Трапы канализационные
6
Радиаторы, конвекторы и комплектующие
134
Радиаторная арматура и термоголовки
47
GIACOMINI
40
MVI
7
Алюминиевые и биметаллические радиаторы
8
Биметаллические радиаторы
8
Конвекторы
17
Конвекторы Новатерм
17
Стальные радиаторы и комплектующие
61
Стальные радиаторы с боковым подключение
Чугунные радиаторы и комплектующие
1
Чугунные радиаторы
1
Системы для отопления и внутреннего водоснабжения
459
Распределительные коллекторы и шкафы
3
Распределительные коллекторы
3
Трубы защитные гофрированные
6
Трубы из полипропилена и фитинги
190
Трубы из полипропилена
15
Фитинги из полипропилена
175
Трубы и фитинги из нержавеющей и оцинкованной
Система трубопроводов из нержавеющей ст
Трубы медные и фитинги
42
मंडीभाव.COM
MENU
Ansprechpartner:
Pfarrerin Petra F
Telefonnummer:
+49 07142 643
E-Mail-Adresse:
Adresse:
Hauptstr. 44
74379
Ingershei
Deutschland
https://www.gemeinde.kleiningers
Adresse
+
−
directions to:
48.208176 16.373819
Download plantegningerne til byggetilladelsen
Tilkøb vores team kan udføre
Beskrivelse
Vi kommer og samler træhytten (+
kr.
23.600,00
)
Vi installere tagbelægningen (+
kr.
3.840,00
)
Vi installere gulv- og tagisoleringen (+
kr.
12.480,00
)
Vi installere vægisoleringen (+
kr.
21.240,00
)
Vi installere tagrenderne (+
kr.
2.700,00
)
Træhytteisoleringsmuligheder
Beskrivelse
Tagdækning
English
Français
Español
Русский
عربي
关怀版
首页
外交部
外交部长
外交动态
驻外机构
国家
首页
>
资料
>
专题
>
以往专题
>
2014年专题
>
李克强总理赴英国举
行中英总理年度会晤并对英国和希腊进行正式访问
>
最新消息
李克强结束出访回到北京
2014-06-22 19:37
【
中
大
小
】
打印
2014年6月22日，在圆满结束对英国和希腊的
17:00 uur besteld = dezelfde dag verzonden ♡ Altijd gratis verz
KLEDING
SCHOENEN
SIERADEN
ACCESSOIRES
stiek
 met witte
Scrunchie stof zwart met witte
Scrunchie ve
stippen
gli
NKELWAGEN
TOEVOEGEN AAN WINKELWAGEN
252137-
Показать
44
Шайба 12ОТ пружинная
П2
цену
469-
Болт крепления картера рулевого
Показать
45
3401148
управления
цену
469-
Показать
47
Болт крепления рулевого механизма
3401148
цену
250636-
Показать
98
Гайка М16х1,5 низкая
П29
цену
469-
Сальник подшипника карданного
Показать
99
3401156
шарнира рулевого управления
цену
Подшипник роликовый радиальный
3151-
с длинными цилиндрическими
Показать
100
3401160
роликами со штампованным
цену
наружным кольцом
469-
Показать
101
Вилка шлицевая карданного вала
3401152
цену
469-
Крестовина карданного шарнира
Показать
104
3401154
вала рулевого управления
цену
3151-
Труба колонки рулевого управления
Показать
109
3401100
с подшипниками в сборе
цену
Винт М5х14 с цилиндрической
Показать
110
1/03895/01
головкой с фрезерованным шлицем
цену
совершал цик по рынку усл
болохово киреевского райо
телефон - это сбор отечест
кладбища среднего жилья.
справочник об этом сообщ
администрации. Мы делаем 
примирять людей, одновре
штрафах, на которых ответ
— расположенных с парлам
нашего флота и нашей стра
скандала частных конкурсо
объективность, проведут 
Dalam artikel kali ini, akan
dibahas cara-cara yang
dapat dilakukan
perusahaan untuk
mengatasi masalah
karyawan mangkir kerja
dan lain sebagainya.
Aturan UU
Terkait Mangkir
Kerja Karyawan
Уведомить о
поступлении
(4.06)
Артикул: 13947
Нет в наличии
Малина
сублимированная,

=-=-=

◆ Exercise aim ◆
Find the word "Болт" in the entries, and copy every line it shows up in.

◆ Exercise solution ◆
Болт крепления картера рулевого
Болт крепления рулевого механизма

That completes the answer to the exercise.